(DATA FOR THIS TASK begins)

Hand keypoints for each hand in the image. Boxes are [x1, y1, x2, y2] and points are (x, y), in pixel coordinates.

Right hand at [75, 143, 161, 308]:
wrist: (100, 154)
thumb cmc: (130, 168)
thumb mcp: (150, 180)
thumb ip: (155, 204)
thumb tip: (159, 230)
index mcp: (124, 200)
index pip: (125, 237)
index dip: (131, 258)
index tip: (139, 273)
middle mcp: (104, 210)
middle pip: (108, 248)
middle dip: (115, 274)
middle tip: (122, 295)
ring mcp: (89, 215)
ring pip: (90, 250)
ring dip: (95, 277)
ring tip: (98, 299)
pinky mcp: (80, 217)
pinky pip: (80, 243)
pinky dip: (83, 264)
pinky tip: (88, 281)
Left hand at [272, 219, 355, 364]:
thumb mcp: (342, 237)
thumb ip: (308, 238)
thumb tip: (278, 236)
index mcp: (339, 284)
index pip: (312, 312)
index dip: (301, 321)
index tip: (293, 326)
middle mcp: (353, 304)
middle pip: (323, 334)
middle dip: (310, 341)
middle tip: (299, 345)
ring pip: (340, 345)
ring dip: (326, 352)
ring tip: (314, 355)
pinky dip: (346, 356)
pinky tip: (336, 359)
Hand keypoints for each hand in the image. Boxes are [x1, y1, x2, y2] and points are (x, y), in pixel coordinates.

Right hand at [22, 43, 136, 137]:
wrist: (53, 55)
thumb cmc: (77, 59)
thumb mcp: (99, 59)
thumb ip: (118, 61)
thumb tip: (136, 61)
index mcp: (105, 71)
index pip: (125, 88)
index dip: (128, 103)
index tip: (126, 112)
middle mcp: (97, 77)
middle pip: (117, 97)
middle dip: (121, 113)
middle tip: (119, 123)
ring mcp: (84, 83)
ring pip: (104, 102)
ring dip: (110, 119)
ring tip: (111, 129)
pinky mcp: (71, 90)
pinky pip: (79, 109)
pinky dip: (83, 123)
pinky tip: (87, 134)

(DATA FOR THIS TASK ends)

PROBLEM DETAILS: Starting at the line above that contains "Left hand at", write out each line exactly until the line that contains "pinky tip: (336, 359)" has been written, and stop there.

WRITTEN ANSWER:
Left hand at [272, 219, 355, 364]:
thumb mcp: (342, 237)
thumb ip: (308, 238)
thumb tip: (278, 236)
index mcp: (339, 284)
index pip: (312, 312)
index dip: (301, 321)
index tip: (293, 326)
middle mcp: (353, 304)
middle pip: (323, 334)
middle dip: (310, 341)
middle tip: (299, 345)
ring pip: (340, 345)
ring dip: (326, 352)
ring tip: (314, 355)
pinky dip: (346, 356)
pinky tip: (336, 359)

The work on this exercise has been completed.